Chapter 2, Overview of ML on Databricks, guides you through the process of registering for a Databricks trial account and explores the machine learning features specifically designed for an ML practitioner’s workspace.
Chapter 3, Utilizing the Feature Store, introduces you to the concept of a feature store. We will guide you through the process of creating feature tables using Databricks’ offline feature store and demonstrate their effective utilization. Additionally, we’ll discuss the advantages of employing a feature store in your machine learning workflows.
Chapter 4, Understanding MLflow Components on Databricks, helps you understand what MLflow is, its components, and the benefits of using them.
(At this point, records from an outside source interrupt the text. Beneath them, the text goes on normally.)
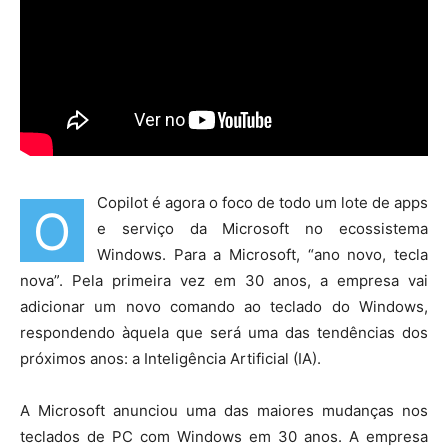
Copilot é agora o foco de todo um lote de apps
O
e serviço da Microsoft no ecossistema
Windows. Para a Microsoft, “ano novo, tecla
nova”. Pela primeira vez em 30 anos, a empresa vai
adicionar um novo comando ao teclado do Windows,
respondendo àquela que será uma das tendências dos
próximos anos: a Inteligência Artificial (IA).
A Microsoft anunciou uma das maiores mudanças nos
teclados de PC com Windows em 30 anos. A empresa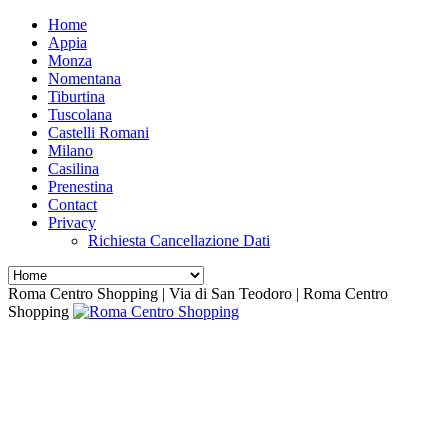
Home
Appia
Monza
Nomentana
Tiburtina
Tuscolana
Castelli Romani
Milano
Casilina
Prenestina
Contact
Privacy
Richiesta Cancellazione Dati
Roma Centro Shopping | Via di San Teodoro | Roma Centro
Shopping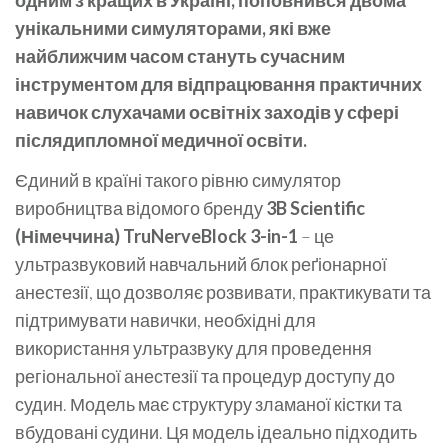
унікальними симуляторами, які вже
найближчим часом стануть сучасним
інструментом для відпрацювання практичних
навичок слухачами освітніх заходів у сфері
післядипломної медичної освіти.
Єдиний в країні такого рівню симулятор
виробництва відомого бренду
3B Scientific
(Німеччина) TruNerveBlock 3-in-1
– це
ультразвуковий навчальний блок реґіонарної
анестезії, що дозволяє розвивати, практикувати та
підтримувати навички, необхідні для
використання ультразвуку для проведення
регіональної анестезії та процедур доступу до
судин. Модель має структуру зламаної кістки та
вбудовані судини. Ця модель ідеально підходить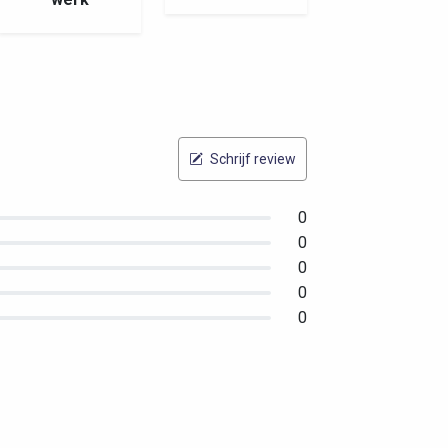
Schrijf review
0
0
0
0
0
We will also walk through how to register a model with the MLflow Model Registry.
Chapter 5, Create a Baseline Model Using Databricks AutoML, covers what AutoML is, why it is important, and Databricks’ approach to AutoML. We will also create a baseline model with AutoML.
Chapter 6, Model Versioning and Webhooks, teaches you how to utilize the MLflow model registry to manage model versioning, transition to PROD from various stages, and use webhooks to set up alerts and monitoring.
Chapter 7, Model Deployment Approaches, covers the different options for deploying an ML model utilizing the Databricks platform.
Chapter 8, Automating ML Workflows Using Databricks Jobs, explains what Databricks jobs are and how they can be used as powerful tools to automate ML workflows. We will go over how to set up an ML training workflow using the Jobs API.
Chapter 9, Model Drift Detection and Retraining, teaches you how to detect and protect against model drift in production environments.
Chapter 10, Using CI/CD to Automate Model Retraining and Redeployment, demonstrates how to set up your Databricks ML development and deployment as a CI/CD pipeline. We will use all the concepts learned about previously in this book.